ASML, l’équipementier néerlandais, détient pas moins de 100% du marché mondial des machines de lithographie EUV (Extreme Ultraviolet), la technologie indispensable pour fabriquer les puces les plus avancées.
Concrètement, sans les machines d’ASML, TSMC ne peut plus produire les processeurs gravés en 3nm et 2nm qui équipent les iPhone, les GPU Nvidia, les puces AMD et Qualcomm. Chaque machine EUV coûte entre 180 et 200 millions d’euros pour les modèles standards, et jusqu’à 350 millions d’euros pour la nouvelle génération High-NA. Elles pèsent 180 tonnes, contiennent plus de 100 000 pièces et nécessitent plusieurs avions cargo pour être livrées.

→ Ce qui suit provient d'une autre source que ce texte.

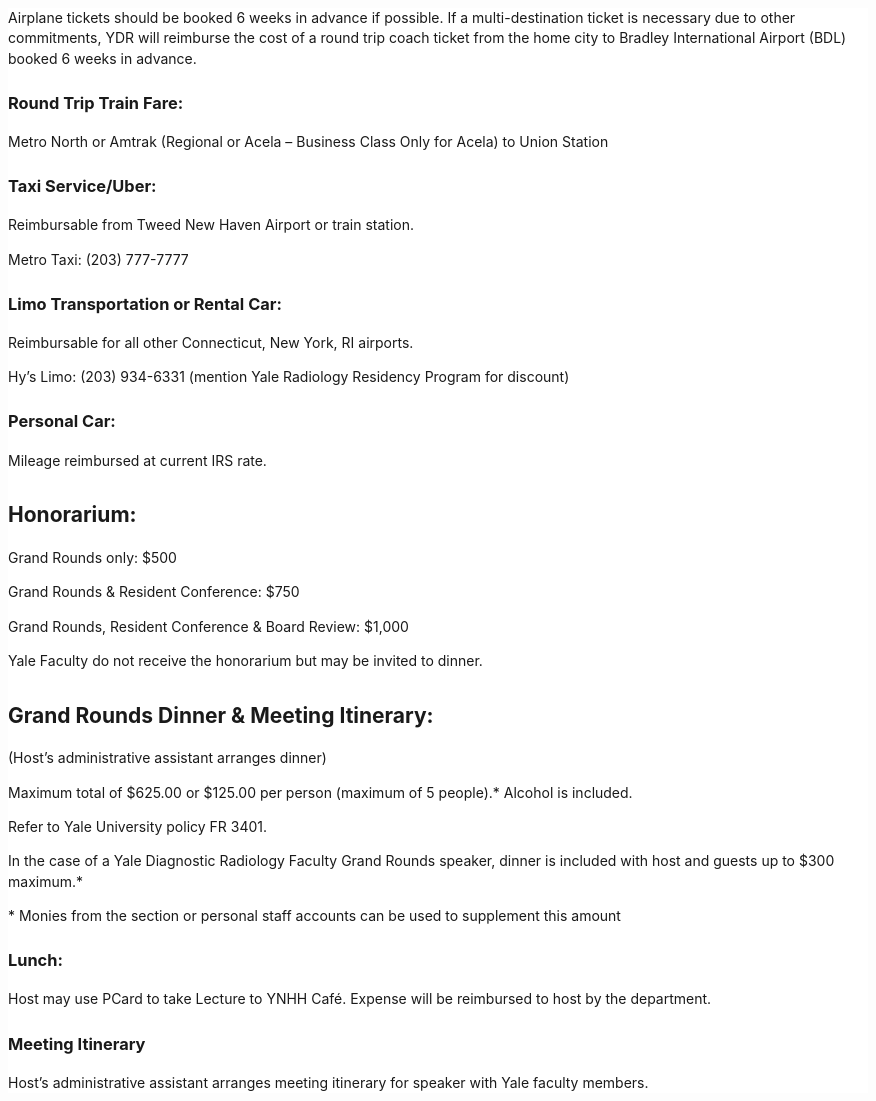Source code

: Airplane tickets should be booked 6 weeks in advance if possible. If a multi-destination ticket is necessary due to other commitments, YDR will reimburse the cost of a round trip coach ticket from the home city to Bradley International Airport (BDL) booked 6 weeks in advance.

### Round Trip Train Fare:

Metro North or Amtrak (Regional or Acela – Business Class Only for Acela) to Union Station

### Taxi Service/Uber:

Reimbursable from Tweed New Haven Airport or train station.

Metro Taxi: (203) 777-7777

### Limo Transportation or Rental Car:

Reimbursable for all other Connecticut, New York, RI airports.

Hy’s Limo: (203) 934-6331 (mention Yale Radiology Residency Program for discount)

### Personal Car:

Mileage reimbursed at current IRS rate.

## Honorarium:

Grand Rounds only: $500

Grand Rounds & Resident Conference: $750

Grand Rounds, Resident Conference & Board Review: $1,000

Yale Faculty do not receive the honorarium but may be invited to dinner.

## Grand Rounds Dinner & Meeting Itinerary:

(Host’s administrative assistant arranges dinner)

Maximum total of $625.00 or $125.00 per person (maximum of 5 people).\* Alcohol is included.
  
Refer to Yale University policy FR 3401.

In the case of a Yale Diagnostic Radiology Faculty Grand Rounds speaker, dinner is included with host and guests up to $300 maximum.\*

\* Monies from the section or personal staff accounts can be used to supplement this amount

### Lunch:

Host may use PCard to take Lecture to YNHH Café. Expense will be reimbursed to host by the department.

### Meeting Itinerary

Host’s administrative assistant arranges meeting itinerary for speaker with Yale faculty members.
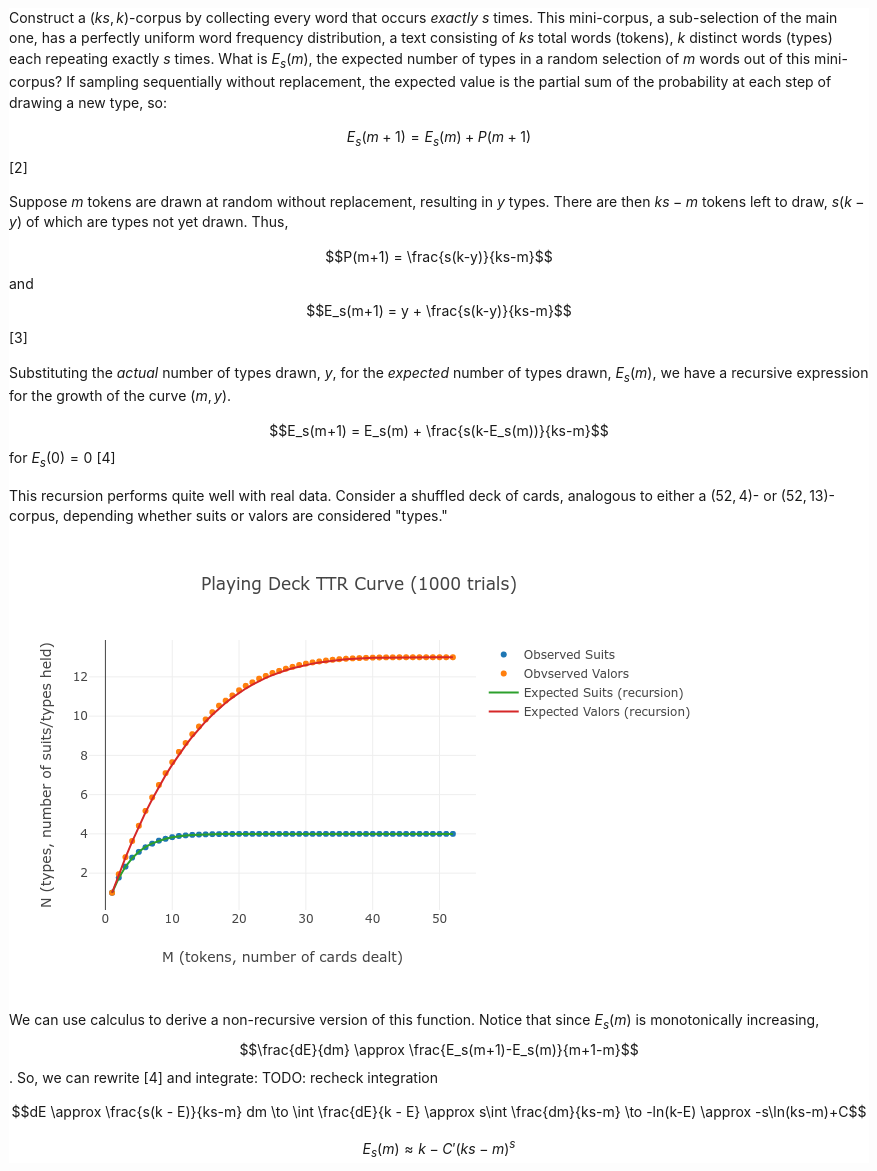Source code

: Construct a $(ks, k)$-corpus by collecting every word that occurs *exactly* $s$ times. This mini-corpus, a sub-selection of the main one, has a perfectly uniform word frequency distribution, a text consisting of $ks$ total words (tokens), $k$ distinct words (types) each repeating exactly $s$ times. What is $E_s(m)$, the expected number of types in a random selection of $m$ words out of this mini-corpus? If sampling sequentially without replacement, the expected value is the partial sum of the probability at each step of drawing a new type, so:

$$E_s(m+1) = E_s(m) + P(m+1)$$ [2]

Suppose $m$ tokens are drawn at random without replacement, resulting in $y$ types. There are then $ks-m$ tokens left to draw, $s(k-y)$ of which are types not yet drawn. Thus,

$$P(m+1) = \frac{s(k-y)}{ks-m}$$ and $$E_s(m+1) = y + \frac{s(k-y)}{ks-m}$$ [3]

Substituting the *actual* number of types drawn, $y$, for the *expected* number of types drawn, $E_s(m)$, we have a recursive expression for the growth of the curve $(m,y)$.

$$E_s(m+1) = E_s(m) + \frac{s(k-E_s(m))}{ks-m}$$ for $E_s(0) = 0$ [4]

This recursion performs quite well with real data. Consider a shuffled deck of cards, analogous to either a $(52,4)$- or $(52,13)$-corpus, depending whether suits or valors are considered "types."

![Figure 1: Card Deck TTR Curve with Recursion](img/carddeck2.png)

We can use calculus to derive a non-recursive version of this function. Notice that since $E_s(m)$ is monotonically increasing, $$\frac{dE}{dm} \approx \frac{E_s(m+1)-E_s(m)}{m+1-m}$$. So, we can rewrite [4] and integrate: TODO: recheck integration

$$dE \approx \frac{s(k - E)}{ks-m} dm \to \int \frac{dE}{k - E} \approx s\int \frac{dm}{ks-m} \to -ln(k-E) \approx -s\ln(ks-m)+C$$ 

$$E_s(m) \approx k - C'(ks-m)^s$$
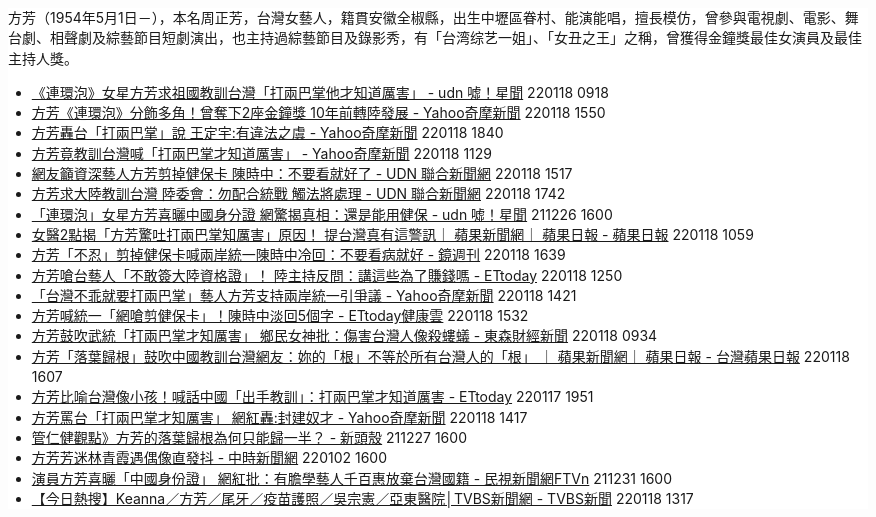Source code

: 方芳（1954年5月1日－），本名周正芳，台灣女藝人，籍貫安徽全椒縣，出生中壢區眷村、能演能唱，擅長模仿，曾參與電視劇、電影、舞台劇、相聲劇及綜藝節目短劇演出，也主持過綜藝節目及錄影秀，有「台湾综艺一姐」、「女丑之王」之稱，曾獲得金鐘獎最佳女演員及最佳主持人獎。
- [《連環泡》女星方芳求祖國教訓台灣「打兩巴掌他才知道厲害」 - udn 噓！星聞](https://stars.udn.com/star/story/10089/6041044 "《連環泡》女星方芳求祖國教訓台灣「打兩巴掌他才知道厲害」 - udn 噓！星聞") 220118 0918
- [方芳《連環泡》分飾多角！曾奪下2座金鐘獎 10年前轉陸發展 - Yahoo奇摩新聞](https://tw.news.yahoo.com/%E6%96%B9%E8%8A%B3-%E9%80%A3%E7%92%B0%E6%B3%A1-%E5%88%86%E9%A3%BE%E5%A4%9A%E8%A7%92-%E6%9B%BE%E5%A5%AA%E4%B8%8B2%E5%BA%A7%E9%87%91%E9%90%98%E7%8D%8E-10%E5%B9%B4%E5%89%8D%E8%BD%89%E9%99%B8%E7%99%BC%E5%B1%95-075018385.html "方芳《連環泡》分飾多角！曾奪下2座金鐘獎 10年前轉陸發展 - Yahoo奇摩新聞") 220118 1550
- [方芳轟台「打兩巴掌」說 王定宇:有違法之虞 - Yahoo奇摩新聞](https://tw.news.yahoo.com/%E6%96%B9%E8%8A%B3%E8%BD%9F%E5%8F%B0-%E6%89%93%E5%85%A9%E5%B7%B4%E6%8E%8C-%E8%AA%AA-%E7%8E%8B%E5%AE%9A%E5%AE%87-%E6%9C%89%E9%81%95%E6%B3%95%E4%B9%8B%E8%99%9E-104003341.html "方芳轟台「打兩巴掌」說 王定宇:有違法之虞 - Yahoo奇摩新聞") 220118 1840
- [方芳竟教訓台灣喊「打兩巴掌才知道厲害」 - Yahoo奇摩新聞](https://tw.tv.yahoo.com/politics-news/%E6%96%B9%E8%8A%B3%E7%AB%9F%E6%95%99%E8%A8%93%E5%8F%B0%E7%81%A3-%E5%96%8A-%E6%89%93%E5%85%A9%E5%B7%B4%E6%8E%8C%E6%89%8D%E7%9F%A5%E9%81%93%E5%8E%B2%E5%AE%B3-025949978.html "方芳竟教訓台灣喊「打兩巴掌才知道厲害」 - Yahoo奇摩新聞") 220118 1129
- [網友籲資深藝人方芳剪掉健保卡 陳時中：不要看就好了 - UDN 聯合新聞網](https://udn.com/news/story/6656/6042161?from=udn-ch1_breaknews-1-cate1-news "網友籲資深藝人方芳剪掉健保卡 陳時中：不要看就好了 - UDN 聯合新聞網") 220118 1517
- [方芳求大陸教訓台灣 陸委會：勿配合統戰 觸法將處理 - UDN 聯合新聞網](https://udn.com/news/story/7333/6042658?from=udn-catebreaknews_ch2 "方芳求大陸教訓台灣 陸委會：勿配合統戰 觸法將處理 - UDN 聯合新聞網") 220118 1742
- [「連環泡」女星方芳喜曬中國身分證 網驚揭真相：還是能用健保 - udn 噓！星聞](https://stars.udn.com/star/story/10089/5988685 "「連環泡」女星方芳喜曬中國身分證 網驚揭真相：還是能用健保 - udn 噓！星聞") 211226 1600
- [女醫2點揭「方芳驚吐打兩巴掌知厲害」原因！ 提台灣真有這警訊｜ 蘋果新聞網｜ 蘋果日報 - 蘋果日報](https://www.appledaily.com.tw/life/20220118/HYKOGQNYKBC35AD4V7N55NISHM/ "女醫2點揭「方芳驚吐打兩巴掌知厲害」原因！ 提台灣真有這警訊｜ 蘋果新聞網｜ 蘋果日報 - 蘋果日報") 220118 1059
- [方芳「不忍」剪掉健保卡喊兩岸統一陳時中冷回：不要看病就好 - 鏡週刊](https://www.mirrormedia.mg/story/20220118edi042 "方芳「不忍」剪掉健保卡喊兩岸統一陳時中冷回：不要看病就好 - 鏡週刊") 220118 1639
- [方芳嗆台藝人「不敢簽大陸資格證」！ 陸主持反問：講這些為了賺錢嗎 - ETtoday](https://www.ettoday.net/news/20220118/2171863.htm "方芳嗆台藝人「不敢簽大陸資格證」！ 陸主持反問：講這些為了賺錢嗎 - ETtoday") 220118 1250
- [「台灣不乖就要打兩巴掌」藝人方芳支持兩岸統一引爭議 - Yahoo奇摩新聞](https://tw.yahoo.com/tv/%E5%8F%B0%E7%81%A3%E4%B8%8D%E4%B9%96%E5%B0%B1%E8%A6%81%E6%89%93%E5%85%A9%E5%B7%B4%E6%8E%8C-%E8%97%9D%E4%BA%BA%E6%96%B9%E8%8A%B3%E6%94%AF%E6%8C%81%E5%85%A9%E5%B2%B8%E7%B5%B1-%E5%BC%95%E7%88%AD%E8%AD%B0-062135071.html "「台灣不乖就要打兩巴掌」藝人方芳支持兩岸統一引爭議 - Yahoo奇摩新聞") 220118 1421
- [方芳喊統一「網嗆剪健保卡」！陳時中淡回5個字 - ETtoday健康雲](https://health.ettoday.net/news/2172044 "方芳喊統一「網嗆剪健保卡」！陳時中淡回5個字 - ETtoday健康雲") 220118 1532
- [方芳鼓吹武統「打兩巴掌才知厲害」 鄉民女神批：傷害台灣人像殺螻蟻 - 東森財經新聞](https://fnc.ebc.net.tw/fncnews/content/145871 "方芳鼓吹武統「打兩巴掌才知厲害」 鄉民女神批：傷害台灣人像殺螻蟻 - 東森財經新聞") 220118 0934
- [方芳「落葉歸根」鼓吹中國教訓台灣網友：妳的「根」不等於所有台灣人的「根」 ｜ 蘋果新聞網｜ 蘋果日報 - 台灣蘋果日報](https://tw.appledaily.com/forum/20220118/247ZEG6ADRDUVJHMTRB367MGLM/ "方芳「落葉歸根」鼓吹中國教訓台灣網友：妳的「根」不等於所有台灣人的「根」 ｜ 蘋果新聞網｜ 蘋果日報 - 台灣蘋果日報") 220118 1607
- [方芳比喻台灣像小孩！喊話中國「出手教訓」：打兩巴掌才知道厲害 - ETtoday](https://www.ettoday.net/news/20220117/2171410.htm?from=rss "方芳比喻台灣像小孩！喊話中國「出手教訓」：打兩巴掌才知道厲害 - ETtoday") 220117 1951
- [方芳罵台「打兩巴掌才知厲害」 網紅轟:封建奴才 - Yahoo奇摩新聞](https://tw.tv.yahoo.com/%E6%96%B9%E8%8A%B3%E7%BD%B5%E5%8F%B0-%E6%89%93%E5%85%A9%E5%B7%B4%E6%8E%8C%E6%89%8D%E7%9F%A5%E5%8E%B2%E5%AE%B3-%E7%B6%B2%E7%B4%85%E8%BD%9F-%E5%B0%81%E5%BB%BA%E5%A5%B4%E6%89%8D-052010355.html?chat=1 "方芳罵台「打兩巴掌才知厲害」 網紅轟:封建奴才 - Yahoo奇摩新聞") 220118 1417
- [管仁健觀點》方芳的落葉歸根為何只能歸一半？ - 新頭殼](https://newtalk.tw/news/view/2021-12-27/687898 "管仁健觀點》方芳的落葉歸根為何只能歸一半？ - 新頭殼") 211227 1600
- [方芳芳迷林青霞遇偶像直發抖 - 中時新聞網](https://www.chinatimes.com/newspapers/20220102000462-260507 "方芳芳迷林青霞遇偶像直發抖 - 中時新聞網") 220102 1600
- [演員方芳喜曬「中國身份證」 網紅批：有膽學藝人千百惠放棄台灣國籍 - 民視新聞網FTVn](https://www.ftvnews.com.tw/news/detail/2021C31W0065 "演員方芳喜曬「中國身份證」 網紅批：有膽學藝人千百惠放棄台灣國籍 - 民視新聞網FTVn") 211231 1600
- [【今日熱搜】Keanna／方芳／尾牙／疫苗護照／吳宗憲／亞東醫院│TVBS新聞網 - TVBS新聞](https://news.tvbs.com.tw/life/1693733 "【今日熱搜】Keanna／方芳／尾牙／疫苗護照／吳宗憲／亞東醫院│TVBS新聞網 - TVBS新聞") 220118 1317
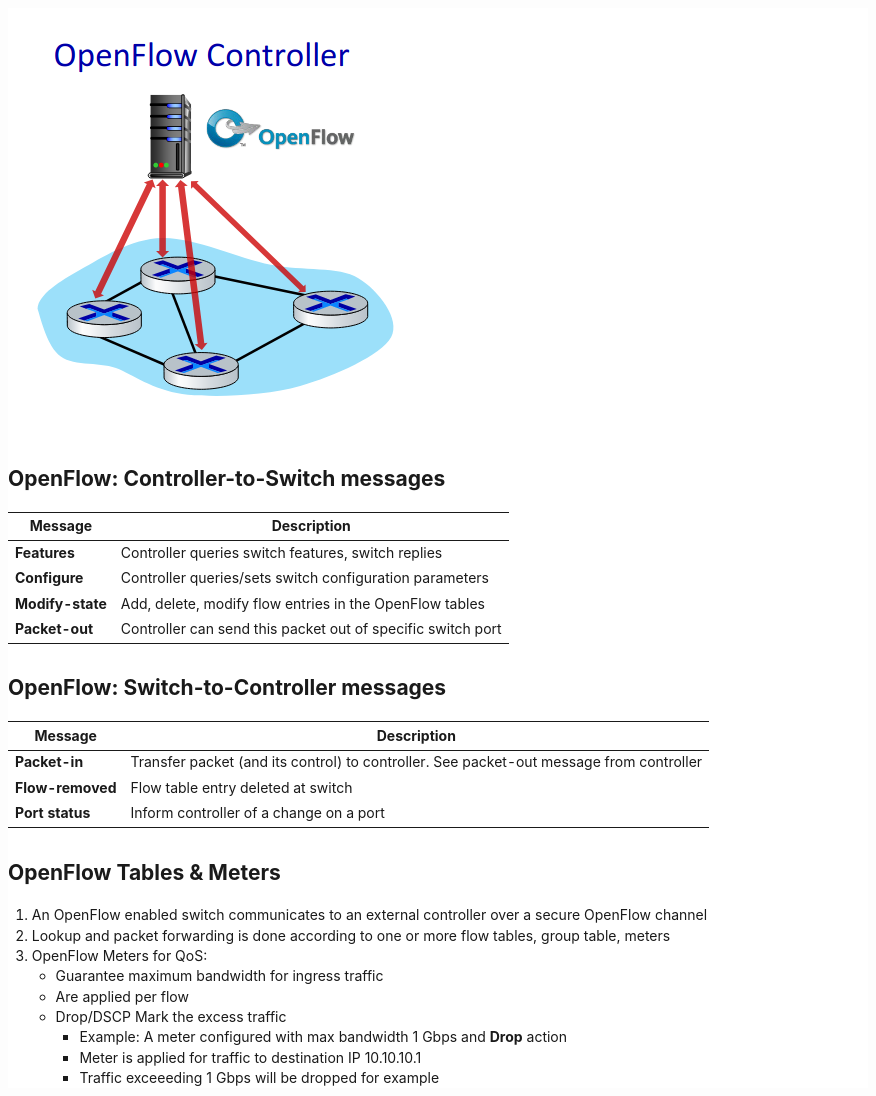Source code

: ![OpenFlow Controller](Images/OpenFlow_Controller.png)

## OpenFlow: Controller-to-Switch messages
Message | Description
--- | ---
**Features** | Controller queries switch features, switch replies
**Configure** | Controller queries/sets switch configuration parameters
**Modify-state** | Add, delete, modify flow entries in the OpenFlow tables
**Packet-out** | Controller can send this packet out of specific switch port


## OpenFlow: Switch-to-Controller messages
Message | Description
--- | ---
**Packet-in** | Transfer packet (and its control) to controller. See packet-out message from controller
**Flow-removed** | Flow table entry deleted at switch
**Port status** | Inform controller of a change on a port

## OpenFlow Tables & Meters
1. An OpenFlow enabled switch communicates to an external controller over a secure OpenFlow channel
2. Lookup and packet forwarding is done according to one or more flow tables, group table, meters
3. OpenFlow Meters for QoS:
   - Guarantee maximum bandwidth for ingress traffic
   - Are applied per flow
   - Drop/DSCP Mark the excess traffic
     - Example: A meter configured with max bandwidth 1 Gbps and **Drop** action
     - Meter is applied for traffic to destination IP 10.10.10.1
     - Traffic exceeeding 1 Gbps will be dropped for example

La complexité technique est telle qu’aucun concurrent n’a réussi à développer d’alternative crédible. Nikon et Canon, les rivaux historiques d’ASML sur les générations précédentes, ont abandonné leurs programmes EUV après des années d’échecs. Même les États-Unis investissent 1 milliard de dollars dans un centre de recherche pour tenter de rattraper le retard technologique, preuve que Washington reconnaît sa dépendance.
Dans un tel scénario, la production de puces avancées s’arrête net. Plus d’iPhone de nouvelle génération, plus de GPU pour l’IA, plus de processeurs pour les datacenters.